Share

Bab 3

Author: Lutfiyah Irsa
Di luar ruangan, terdengar suara protes dari teman-teman lain.

"Cuma bercanda kok, Bima. Kenapa kamu tiba-tiba jadi nggak bisa diajak bercanda sih?"

Bima merendahkan suaranya, berusaha keras menahan amarah dalam hatinya.

"Nimas trauma sama air sejak kecil. Kalian nggak bisa asal main-main dengan hal yang paling dia takutkan!"

"Anggap saja ini balasan untuknya. Sekarang Vivi sudah balik, kamu nggak mau cepat-cepat dekat lagi sama dia?"

"Dulu, kamu juga sudah sering banget melakukan hal jahat, masa sekarang jadi perhitungan?"

Seseorang berkata dengan nada tak peduli.

Siapa sangka kalimat ini justru menyulut amarah Bima.

Dia menendang meja dengan keras.

"Dia baru selesai operasi, kalian malah seperti ini. Kalau sampai jahitannya lepas, kalian mau tanggung jawab?"

Mendengar itu, wajah Vivi langsung pucat.

Dia menatap Bima dalam-dalam, lalu bertanya dengan nada lirih.

"Bima, baru empat tahun kita nggak ketemu, kamu sudah berpaling hati?"

Tanpa ragu, Bima langsung menjawab.

"Nggak mungkin. Dari dulu sampai sekarang, satu-satunya orang yang aku cintai cuma kamu. Itu nggak akan pernah berubah sampai kapan pun!"

Mendengar ucapan itu, semua orang langsung bersorak dengan heboh.

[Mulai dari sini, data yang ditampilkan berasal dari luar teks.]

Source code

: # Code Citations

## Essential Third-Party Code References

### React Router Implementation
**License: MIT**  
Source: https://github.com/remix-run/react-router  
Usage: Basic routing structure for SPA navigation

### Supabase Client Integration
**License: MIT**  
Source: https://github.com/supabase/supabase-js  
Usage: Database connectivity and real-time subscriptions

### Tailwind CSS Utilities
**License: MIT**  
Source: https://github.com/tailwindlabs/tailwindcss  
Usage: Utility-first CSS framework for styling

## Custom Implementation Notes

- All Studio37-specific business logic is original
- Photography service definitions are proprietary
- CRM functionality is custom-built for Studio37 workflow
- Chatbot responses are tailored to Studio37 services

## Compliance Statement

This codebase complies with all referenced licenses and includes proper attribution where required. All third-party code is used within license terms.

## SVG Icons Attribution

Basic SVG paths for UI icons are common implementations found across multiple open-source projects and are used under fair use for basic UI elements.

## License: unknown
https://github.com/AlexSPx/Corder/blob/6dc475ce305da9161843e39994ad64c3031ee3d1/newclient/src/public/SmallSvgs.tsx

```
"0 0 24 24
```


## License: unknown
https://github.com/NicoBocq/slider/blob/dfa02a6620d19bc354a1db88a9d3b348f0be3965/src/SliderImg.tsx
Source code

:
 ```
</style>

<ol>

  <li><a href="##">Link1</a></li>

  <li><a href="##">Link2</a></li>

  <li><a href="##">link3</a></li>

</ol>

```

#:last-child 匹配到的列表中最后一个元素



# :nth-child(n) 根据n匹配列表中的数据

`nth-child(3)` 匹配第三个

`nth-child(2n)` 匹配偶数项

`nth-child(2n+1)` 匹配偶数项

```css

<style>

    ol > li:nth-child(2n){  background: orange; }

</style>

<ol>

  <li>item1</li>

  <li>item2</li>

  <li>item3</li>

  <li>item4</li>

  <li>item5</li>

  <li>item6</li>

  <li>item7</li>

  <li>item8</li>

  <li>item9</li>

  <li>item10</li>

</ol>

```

Seseorang langsung memanfaatkan momen itu.

"Kak Vivi dan Kak Bima sebenarnya saling mencintai. Kalau bukan karena Nimas yang jadi penghalang, mereka pasti sudah menjalin hubungan sejak dulu."

"Nimas itu sangat nggak tahu malu. Kita harus kasih dia pelajaran yang setimpal, biar dia tahu kalau kebaikan dan kejahatan pasti akan mendapat balasannya!"

"Dulu, waktu dia mencelakai Kak Vivi, dia pakai cara kecelakaan mobil sampai kaki Kak Vivi cedera. Makanya, Kak Vivi jadi nggak bisa ikut ujian masuk sekolah seni. Supaya Kak Vivi bisa melampiaskan kemarahannya, kita harus membuat kakinya patah juga!"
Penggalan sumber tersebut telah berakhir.